◆ TASK BRIEF
Please turn the stretch from the start of the records through the line containing "[54, 202, 107, 270]" into a numbered list, skipping blank lines and leaving out the pictures.

[Counting data with pictures]
--------

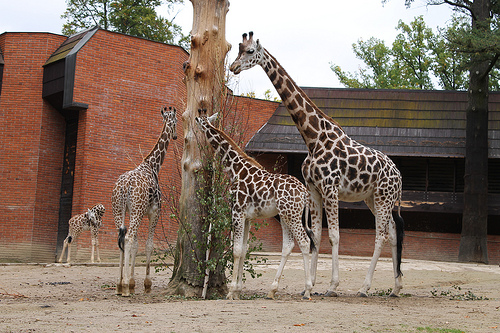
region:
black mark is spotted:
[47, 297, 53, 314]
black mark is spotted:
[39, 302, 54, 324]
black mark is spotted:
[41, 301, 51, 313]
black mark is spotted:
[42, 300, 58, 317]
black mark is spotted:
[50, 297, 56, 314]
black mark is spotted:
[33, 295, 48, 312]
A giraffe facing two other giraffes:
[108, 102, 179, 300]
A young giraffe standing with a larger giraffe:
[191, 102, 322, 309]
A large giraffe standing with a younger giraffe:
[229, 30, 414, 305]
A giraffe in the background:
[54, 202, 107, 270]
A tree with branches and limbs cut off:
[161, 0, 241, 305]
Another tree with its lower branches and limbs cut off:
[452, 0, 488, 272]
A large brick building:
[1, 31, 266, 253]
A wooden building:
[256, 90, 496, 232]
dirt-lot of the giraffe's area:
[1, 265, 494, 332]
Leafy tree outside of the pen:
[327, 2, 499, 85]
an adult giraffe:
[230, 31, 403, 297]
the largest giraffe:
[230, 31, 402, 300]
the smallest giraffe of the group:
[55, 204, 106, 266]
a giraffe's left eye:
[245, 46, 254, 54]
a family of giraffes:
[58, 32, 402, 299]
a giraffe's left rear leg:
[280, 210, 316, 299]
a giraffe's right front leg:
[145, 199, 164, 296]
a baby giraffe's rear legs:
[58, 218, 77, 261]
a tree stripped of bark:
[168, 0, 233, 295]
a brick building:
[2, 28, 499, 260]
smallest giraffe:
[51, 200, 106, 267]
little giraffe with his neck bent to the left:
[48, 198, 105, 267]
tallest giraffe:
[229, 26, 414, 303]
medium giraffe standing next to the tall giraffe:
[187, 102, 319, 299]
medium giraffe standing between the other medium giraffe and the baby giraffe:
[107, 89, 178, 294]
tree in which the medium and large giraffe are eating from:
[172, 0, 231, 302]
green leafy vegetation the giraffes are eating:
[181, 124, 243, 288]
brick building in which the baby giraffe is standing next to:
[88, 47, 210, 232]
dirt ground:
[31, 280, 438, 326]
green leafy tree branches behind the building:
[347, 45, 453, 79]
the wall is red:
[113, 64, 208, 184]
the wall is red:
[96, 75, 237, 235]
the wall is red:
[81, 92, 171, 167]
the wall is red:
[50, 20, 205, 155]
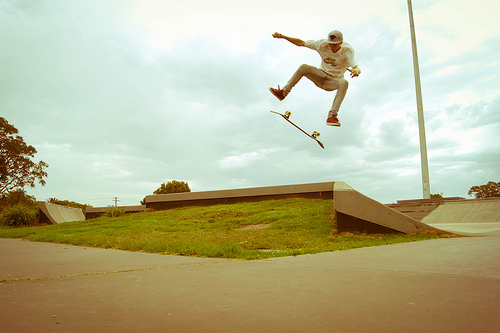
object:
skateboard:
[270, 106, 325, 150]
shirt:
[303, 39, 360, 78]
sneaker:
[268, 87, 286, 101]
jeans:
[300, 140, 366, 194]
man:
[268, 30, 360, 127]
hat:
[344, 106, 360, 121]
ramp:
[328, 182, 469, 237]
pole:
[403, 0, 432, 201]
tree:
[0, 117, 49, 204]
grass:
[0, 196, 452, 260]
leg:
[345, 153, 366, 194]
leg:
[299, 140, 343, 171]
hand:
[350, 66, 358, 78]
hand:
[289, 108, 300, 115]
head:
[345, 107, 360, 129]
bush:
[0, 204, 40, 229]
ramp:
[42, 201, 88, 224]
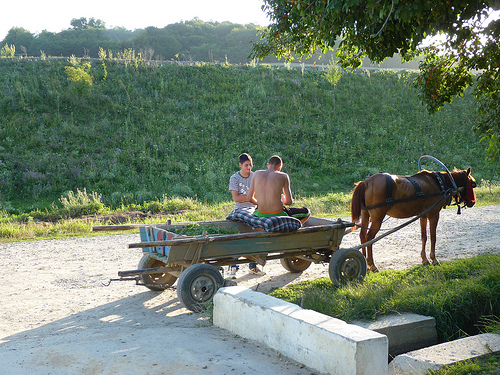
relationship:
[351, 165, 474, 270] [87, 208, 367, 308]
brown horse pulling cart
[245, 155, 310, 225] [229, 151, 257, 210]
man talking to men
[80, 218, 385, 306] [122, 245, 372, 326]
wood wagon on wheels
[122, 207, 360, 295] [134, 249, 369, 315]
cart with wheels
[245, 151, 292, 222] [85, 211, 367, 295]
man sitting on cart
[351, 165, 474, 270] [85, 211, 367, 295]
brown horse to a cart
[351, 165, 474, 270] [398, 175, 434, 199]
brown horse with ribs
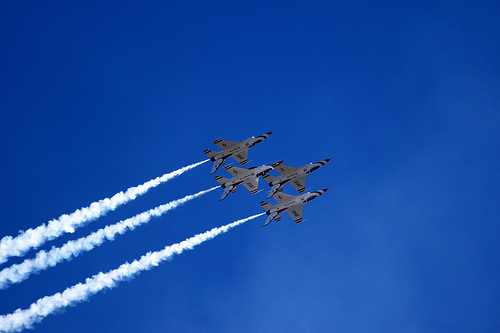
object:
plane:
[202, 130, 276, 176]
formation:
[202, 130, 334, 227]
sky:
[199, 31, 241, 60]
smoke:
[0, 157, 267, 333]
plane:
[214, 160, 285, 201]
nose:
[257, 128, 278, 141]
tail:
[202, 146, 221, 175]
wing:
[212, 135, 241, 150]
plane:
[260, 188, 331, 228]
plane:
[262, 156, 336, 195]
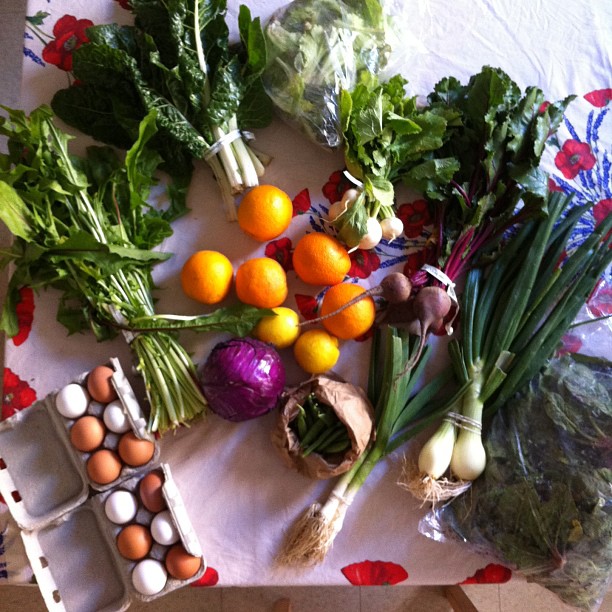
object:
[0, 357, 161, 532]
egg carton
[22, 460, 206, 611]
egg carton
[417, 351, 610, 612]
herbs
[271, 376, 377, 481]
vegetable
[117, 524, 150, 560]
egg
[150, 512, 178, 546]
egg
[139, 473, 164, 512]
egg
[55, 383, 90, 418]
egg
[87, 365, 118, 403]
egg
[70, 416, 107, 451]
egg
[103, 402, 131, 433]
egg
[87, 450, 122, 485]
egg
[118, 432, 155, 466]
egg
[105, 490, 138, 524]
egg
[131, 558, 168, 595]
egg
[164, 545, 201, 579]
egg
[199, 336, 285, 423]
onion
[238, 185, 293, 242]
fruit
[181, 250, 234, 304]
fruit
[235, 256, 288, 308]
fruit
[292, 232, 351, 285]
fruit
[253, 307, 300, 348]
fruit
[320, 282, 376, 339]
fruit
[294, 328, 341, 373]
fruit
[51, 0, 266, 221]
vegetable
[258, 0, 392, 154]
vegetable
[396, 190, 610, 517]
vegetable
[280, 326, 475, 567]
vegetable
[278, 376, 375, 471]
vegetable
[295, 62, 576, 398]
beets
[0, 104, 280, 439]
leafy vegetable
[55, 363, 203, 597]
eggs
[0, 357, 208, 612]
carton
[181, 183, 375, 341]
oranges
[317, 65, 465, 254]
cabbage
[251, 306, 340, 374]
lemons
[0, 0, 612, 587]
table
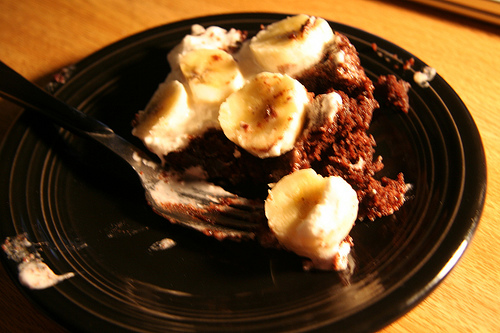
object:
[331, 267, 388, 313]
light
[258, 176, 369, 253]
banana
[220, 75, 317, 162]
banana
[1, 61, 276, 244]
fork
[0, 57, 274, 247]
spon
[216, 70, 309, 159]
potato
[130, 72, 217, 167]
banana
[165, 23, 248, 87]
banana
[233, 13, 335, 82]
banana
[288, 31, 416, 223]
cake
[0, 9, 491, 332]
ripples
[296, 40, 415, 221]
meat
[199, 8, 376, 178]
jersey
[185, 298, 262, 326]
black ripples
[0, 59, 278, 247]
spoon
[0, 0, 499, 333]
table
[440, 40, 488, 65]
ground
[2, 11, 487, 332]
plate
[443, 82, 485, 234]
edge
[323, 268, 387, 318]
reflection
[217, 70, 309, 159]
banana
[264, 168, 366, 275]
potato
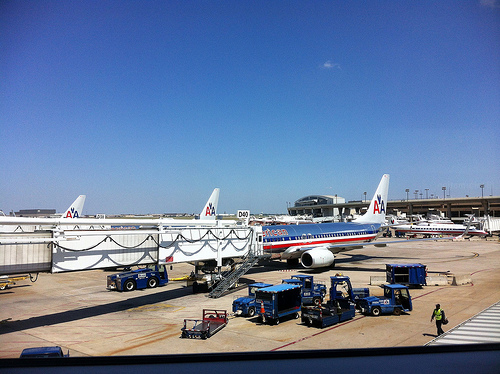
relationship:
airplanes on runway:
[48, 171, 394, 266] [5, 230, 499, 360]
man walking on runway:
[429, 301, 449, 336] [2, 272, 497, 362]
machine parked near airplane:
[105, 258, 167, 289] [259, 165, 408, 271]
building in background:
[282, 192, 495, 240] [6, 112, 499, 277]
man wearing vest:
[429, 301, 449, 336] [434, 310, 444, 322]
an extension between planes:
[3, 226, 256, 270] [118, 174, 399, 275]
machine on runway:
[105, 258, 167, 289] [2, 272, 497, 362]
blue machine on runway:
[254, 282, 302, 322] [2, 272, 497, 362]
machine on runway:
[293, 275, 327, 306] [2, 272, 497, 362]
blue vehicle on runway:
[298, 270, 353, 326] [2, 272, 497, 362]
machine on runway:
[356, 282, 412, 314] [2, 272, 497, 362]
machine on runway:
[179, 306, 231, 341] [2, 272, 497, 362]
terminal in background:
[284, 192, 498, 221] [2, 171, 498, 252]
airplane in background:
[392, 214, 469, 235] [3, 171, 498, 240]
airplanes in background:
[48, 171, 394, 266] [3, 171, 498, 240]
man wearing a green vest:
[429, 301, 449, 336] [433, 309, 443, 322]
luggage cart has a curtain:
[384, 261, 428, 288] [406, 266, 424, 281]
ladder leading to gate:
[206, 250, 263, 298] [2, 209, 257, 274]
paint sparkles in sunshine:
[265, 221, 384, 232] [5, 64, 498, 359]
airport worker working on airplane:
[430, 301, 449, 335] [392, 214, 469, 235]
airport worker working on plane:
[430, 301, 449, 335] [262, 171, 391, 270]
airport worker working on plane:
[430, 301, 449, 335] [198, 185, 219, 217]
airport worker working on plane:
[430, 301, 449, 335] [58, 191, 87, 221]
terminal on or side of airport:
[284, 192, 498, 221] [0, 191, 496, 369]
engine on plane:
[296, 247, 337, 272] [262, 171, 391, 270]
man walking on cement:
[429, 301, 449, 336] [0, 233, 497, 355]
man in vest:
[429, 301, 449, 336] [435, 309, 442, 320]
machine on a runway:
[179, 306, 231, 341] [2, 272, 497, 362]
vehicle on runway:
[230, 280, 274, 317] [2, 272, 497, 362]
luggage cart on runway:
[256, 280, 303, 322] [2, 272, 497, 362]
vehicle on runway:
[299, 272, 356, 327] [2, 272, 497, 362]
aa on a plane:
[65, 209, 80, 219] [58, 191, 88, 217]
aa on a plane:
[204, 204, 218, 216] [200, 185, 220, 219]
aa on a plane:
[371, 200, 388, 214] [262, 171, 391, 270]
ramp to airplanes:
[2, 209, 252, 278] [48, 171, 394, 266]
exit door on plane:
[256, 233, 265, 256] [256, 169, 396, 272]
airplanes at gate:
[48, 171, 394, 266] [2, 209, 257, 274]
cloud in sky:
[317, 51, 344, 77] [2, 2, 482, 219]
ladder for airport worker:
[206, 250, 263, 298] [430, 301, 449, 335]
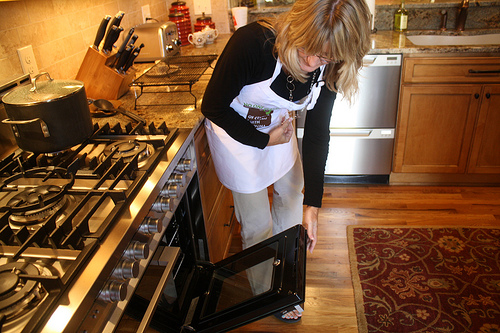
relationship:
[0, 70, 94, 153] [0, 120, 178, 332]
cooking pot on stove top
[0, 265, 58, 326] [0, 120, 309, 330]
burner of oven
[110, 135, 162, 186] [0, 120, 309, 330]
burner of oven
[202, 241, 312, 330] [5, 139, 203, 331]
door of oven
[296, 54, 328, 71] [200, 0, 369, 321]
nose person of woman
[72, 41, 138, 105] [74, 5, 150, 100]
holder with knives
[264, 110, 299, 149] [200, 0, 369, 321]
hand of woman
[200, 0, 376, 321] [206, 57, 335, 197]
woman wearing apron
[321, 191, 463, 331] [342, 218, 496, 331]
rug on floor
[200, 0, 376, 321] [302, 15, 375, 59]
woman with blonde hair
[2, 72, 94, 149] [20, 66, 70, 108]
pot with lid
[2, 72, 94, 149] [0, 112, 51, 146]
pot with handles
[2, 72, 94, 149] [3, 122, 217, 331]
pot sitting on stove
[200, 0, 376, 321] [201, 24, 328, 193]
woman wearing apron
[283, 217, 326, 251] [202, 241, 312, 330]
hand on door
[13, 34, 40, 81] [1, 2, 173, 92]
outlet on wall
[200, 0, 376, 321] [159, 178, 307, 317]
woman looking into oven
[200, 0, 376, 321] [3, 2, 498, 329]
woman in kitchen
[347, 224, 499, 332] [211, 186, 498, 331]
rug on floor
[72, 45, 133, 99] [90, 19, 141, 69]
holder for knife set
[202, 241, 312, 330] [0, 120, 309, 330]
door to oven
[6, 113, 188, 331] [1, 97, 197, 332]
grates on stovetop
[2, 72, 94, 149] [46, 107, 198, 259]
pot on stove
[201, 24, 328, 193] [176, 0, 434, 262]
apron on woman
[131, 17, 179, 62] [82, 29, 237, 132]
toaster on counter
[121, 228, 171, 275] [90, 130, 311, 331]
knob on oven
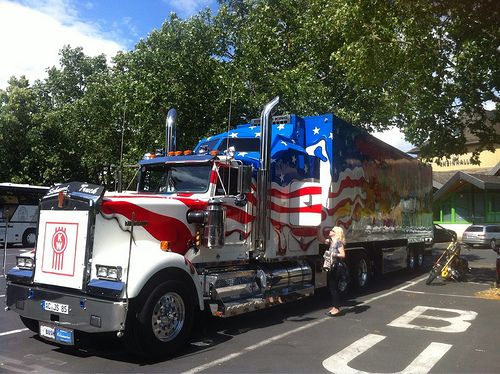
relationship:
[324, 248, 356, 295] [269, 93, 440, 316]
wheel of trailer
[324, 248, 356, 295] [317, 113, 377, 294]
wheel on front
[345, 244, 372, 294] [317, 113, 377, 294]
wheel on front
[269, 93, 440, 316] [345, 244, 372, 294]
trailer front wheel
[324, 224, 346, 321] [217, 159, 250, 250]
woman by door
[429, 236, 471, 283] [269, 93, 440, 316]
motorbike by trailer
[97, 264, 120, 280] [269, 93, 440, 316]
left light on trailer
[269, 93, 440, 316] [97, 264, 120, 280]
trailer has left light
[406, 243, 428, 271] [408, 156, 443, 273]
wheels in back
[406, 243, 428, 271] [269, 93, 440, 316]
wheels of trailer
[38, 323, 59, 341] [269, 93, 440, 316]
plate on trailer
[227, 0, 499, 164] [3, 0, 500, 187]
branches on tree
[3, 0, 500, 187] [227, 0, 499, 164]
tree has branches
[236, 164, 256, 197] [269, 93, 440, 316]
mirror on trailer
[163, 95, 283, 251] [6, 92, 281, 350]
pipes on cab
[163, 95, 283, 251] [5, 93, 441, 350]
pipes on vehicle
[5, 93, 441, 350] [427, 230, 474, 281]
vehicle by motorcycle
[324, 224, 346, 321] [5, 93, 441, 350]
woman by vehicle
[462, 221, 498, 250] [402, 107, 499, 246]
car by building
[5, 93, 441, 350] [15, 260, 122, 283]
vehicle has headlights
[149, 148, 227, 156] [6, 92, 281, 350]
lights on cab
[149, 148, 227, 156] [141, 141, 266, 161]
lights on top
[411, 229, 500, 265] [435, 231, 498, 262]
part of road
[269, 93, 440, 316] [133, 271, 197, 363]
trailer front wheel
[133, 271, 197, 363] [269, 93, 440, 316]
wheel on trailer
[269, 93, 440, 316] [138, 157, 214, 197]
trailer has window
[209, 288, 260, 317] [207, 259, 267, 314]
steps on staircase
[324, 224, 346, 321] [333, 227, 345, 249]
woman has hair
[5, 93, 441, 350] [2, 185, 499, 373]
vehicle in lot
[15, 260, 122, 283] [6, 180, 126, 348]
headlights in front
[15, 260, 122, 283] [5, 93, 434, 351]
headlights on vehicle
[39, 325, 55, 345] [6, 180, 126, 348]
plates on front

--------

◆ SOLUTION FOR THIS TASK
1. region:
2. black mark is spotted:
3. [47, 297, 53, 314]
4. black mark is spotted:
5. [39, 302, 54, 324]
6. black mark is spotted:
7. [41, 301, 51, 313]
8. black mark is spotted:
9. [42, 300, 58, 317]
10. black mark is spotted:
11. [50, 297, 56, 314]
12. black mark is spotted:
13. [33, 295, 48, 312]
14. A giraffe facing two other giraffes:
15. [108, 102, 179, 300]
16. A young giraffe standing with a larger giraffe:
17. [191, 102, 322, 309]
18. A large giraffe standing with a younger giraffe:
19. [229, 30, 414, 305]
20. A giraffe in the background:
21. [54, 202, 107, 270]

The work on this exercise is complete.